For at least two thousand years, voting has been used as one of the most effective ways to aggregate people’s ordinal preferences. In the last 50 years, the rapid development of Computer Science has revolutionize every aspect of the world, including social choice (voting). This motivates us to study (1) conceptually, how computational thinking changes the traditional theory of voting, and (2) methodologically, how to better use voting for preference/information aggregation with the help of Computer Science.

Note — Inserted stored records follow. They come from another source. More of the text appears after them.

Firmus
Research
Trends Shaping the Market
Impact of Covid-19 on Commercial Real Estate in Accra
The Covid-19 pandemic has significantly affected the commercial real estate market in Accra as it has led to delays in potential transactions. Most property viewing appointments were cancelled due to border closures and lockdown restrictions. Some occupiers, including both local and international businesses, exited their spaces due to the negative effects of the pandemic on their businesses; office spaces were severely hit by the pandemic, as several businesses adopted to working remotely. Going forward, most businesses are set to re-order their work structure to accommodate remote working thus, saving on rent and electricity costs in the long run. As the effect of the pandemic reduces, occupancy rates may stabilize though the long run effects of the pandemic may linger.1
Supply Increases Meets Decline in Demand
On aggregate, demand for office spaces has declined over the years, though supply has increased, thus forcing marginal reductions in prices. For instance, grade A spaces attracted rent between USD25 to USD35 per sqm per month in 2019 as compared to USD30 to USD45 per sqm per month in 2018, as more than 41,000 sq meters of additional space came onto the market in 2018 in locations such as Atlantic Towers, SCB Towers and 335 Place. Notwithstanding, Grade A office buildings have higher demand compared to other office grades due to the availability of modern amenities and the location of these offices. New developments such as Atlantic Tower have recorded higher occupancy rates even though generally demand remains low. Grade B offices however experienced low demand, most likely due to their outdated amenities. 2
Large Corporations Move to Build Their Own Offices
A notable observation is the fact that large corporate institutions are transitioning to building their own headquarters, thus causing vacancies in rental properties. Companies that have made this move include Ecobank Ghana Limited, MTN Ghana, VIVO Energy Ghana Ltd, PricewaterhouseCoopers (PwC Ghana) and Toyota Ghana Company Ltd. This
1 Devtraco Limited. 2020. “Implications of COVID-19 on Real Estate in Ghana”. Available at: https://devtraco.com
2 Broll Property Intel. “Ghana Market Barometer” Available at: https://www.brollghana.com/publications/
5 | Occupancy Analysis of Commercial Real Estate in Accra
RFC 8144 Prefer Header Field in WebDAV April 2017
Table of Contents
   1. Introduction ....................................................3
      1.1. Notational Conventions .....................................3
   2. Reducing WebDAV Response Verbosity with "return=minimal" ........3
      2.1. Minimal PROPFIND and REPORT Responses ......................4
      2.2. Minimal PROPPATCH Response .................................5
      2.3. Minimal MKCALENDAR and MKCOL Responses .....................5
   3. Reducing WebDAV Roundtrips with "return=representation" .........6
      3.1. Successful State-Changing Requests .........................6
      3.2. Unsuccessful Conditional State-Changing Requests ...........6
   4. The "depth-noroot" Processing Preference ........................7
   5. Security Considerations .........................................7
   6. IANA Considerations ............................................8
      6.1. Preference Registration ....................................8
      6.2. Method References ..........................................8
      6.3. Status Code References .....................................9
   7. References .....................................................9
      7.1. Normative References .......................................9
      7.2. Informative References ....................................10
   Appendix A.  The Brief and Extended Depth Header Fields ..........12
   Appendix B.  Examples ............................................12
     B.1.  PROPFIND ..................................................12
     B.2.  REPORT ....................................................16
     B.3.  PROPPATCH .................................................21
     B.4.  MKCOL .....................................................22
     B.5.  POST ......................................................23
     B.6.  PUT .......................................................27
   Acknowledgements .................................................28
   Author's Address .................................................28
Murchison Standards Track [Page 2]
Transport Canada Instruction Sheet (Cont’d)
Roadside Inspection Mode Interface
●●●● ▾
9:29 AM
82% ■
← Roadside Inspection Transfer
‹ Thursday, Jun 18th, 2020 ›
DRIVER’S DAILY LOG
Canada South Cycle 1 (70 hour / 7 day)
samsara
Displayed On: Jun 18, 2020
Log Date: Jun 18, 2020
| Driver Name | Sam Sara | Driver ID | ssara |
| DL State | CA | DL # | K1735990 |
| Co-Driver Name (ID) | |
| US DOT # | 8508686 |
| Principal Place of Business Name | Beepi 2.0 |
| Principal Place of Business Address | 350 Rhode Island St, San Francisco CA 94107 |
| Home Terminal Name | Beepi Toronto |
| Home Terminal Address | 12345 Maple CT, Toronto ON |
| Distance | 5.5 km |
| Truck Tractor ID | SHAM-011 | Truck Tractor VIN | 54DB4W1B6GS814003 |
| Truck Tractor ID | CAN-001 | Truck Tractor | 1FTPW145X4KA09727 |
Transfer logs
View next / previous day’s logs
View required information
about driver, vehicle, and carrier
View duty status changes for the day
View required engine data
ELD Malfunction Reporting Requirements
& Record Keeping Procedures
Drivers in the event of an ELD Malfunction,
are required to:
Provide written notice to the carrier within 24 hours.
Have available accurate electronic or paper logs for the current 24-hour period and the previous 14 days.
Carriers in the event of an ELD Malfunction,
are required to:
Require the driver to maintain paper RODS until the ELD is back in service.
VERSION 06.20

In this talk, I will briefly discuss two research directions, one for each question asked above. The first focuses on investigating how computational thinking affects the game-theoretic aspects of voting. I will discuss the rationale and possibility of using computational complexity to protect voting from a type of strategic behavior of the voters, called manipulation. The second studies a voting setting called Combinatorial Voting, where the set of alternatives is exponentially large and has a combinatorial structure. I will focus on the design and evaluation of novel mechanisms for combinatorial voting that balance computational efficiency and the expressivity of the voting language, in light of some recent developments in Artificial Intelligence.
Short bio: Lirong Xia is a postdoctoral fellow at the Center for Research on Computation and Society at Harvard University. He got a Ph.D. in Computer Science in 2011 and an M.A. in Economics in 2010, both from Duke University. His research focuses on the intersection of computer science and microeconomics, in particular computational social choice, game theory, mechanism design, and prediction markets.